#### Given passage ####
My mother used violence as discipline against me, she's apologised and told me she wished she done things differently. Maybe you could try the same with your kids. They'd probably appreciate it more than you know,  

nogomet77 3 years ago 1 upvotes
I grew up the eldest of 4 children in a European background household where both of my parents were smacked (& worse) growing up. They then perpetuated this same abusive parenting on (mostly) me. I'd be smacked with sticks which were strategically placed around the house (for quick access). Once the sticks started to break my dad had the bright idea to cut up an old garden hose, that one hurt far worse, usually copped it on the hands & the back of the legs. I'd also be hit on the head (hard) with his fork at the dinner table. It's no surprise that I grew up extremely aggressive and took this out physically on my next sister + other kids at school. I was terrified that when I became a parent I would hit my own kids and I've really had to work hard to stop myself from doing it. 

This still hurts me (mentally & emotionally) now in my 40's. I used to feel sorry for my parents and their stories about the treatment they received from their parents but as I became an adult I became angry coming to the realisation that they could have changed that cycle and chose not to discpline their own kids in that way. I still haven't forgive my dad for it, even having a conversation with him in the last few years about it he still doesn't believe he did anything wrong stating 'well you all turned out ok didn't you'.
#### Dataset excerpts ####
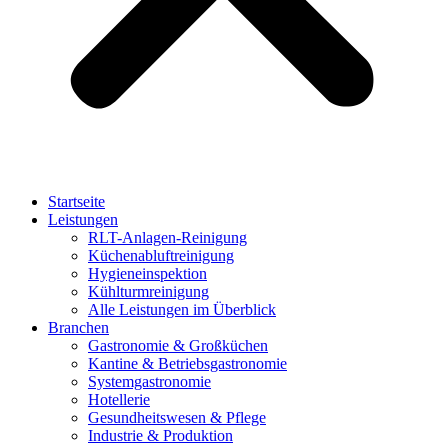
Startseite
Leistungen
RLT-Anlagen-Reinigung
Küchenabluftreinigung
Hygieneinspektion
Kühlturmreinigung
Alle Leistungen im Überblick
Branchen
Gastronomie & Großküchen
Kantine & Betriebsgastronomie
Systemgastronomie
Hotellerie
Gesundheitswesen & Pflege
Industrie & Produktion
####
■ Exercise instructions ■
1. Translate this sentence from the passage on physical discipline into German: "I was terrified that when I became a parent I would hit my own kids and I've really had to work hard to stop myself from doing it."
2. In the passage on physical discipline, what did the writer's dad cut up once the sticks started to break?
3. Please quote the part of the passage on physical discipline between "nogomet77 3 years" and "from doing it.", inclusive.

■ Outputs by task ■
1. Ich hatte furchtbare Angst, dass ich meine eigenen Kinder schlagen würde, wenn ich selbst Elternteil würde, und ich musste wirklich hart an mir arbeiten, um mich davon abzuhalten.

2. An old garden hose.

3.
nogomet77 3 years ago 1 upvotes
I grew up the eldest of 4 children in a European background household where both of my parents were smacked (& worse) growing up. They then perpetuated this same abusive parenting on (mostly) me. I'd be smacked with sticks which were strategically placed around the house (for quick access). Once the sticks started to break my dad had the bright idea to cut up an old garden hose, that one hurt far worse, usually copped it on the hands & the back of the legs. I'd also be hit on the head (hard) with his fork at the dinner table. It's no surprise that I grew up extremely aggressive and took this out physically on my next sister + other kids at school. I was terrified that when I became a parent I would hit my own kids and I've really had to work hard to stop myself from doing it.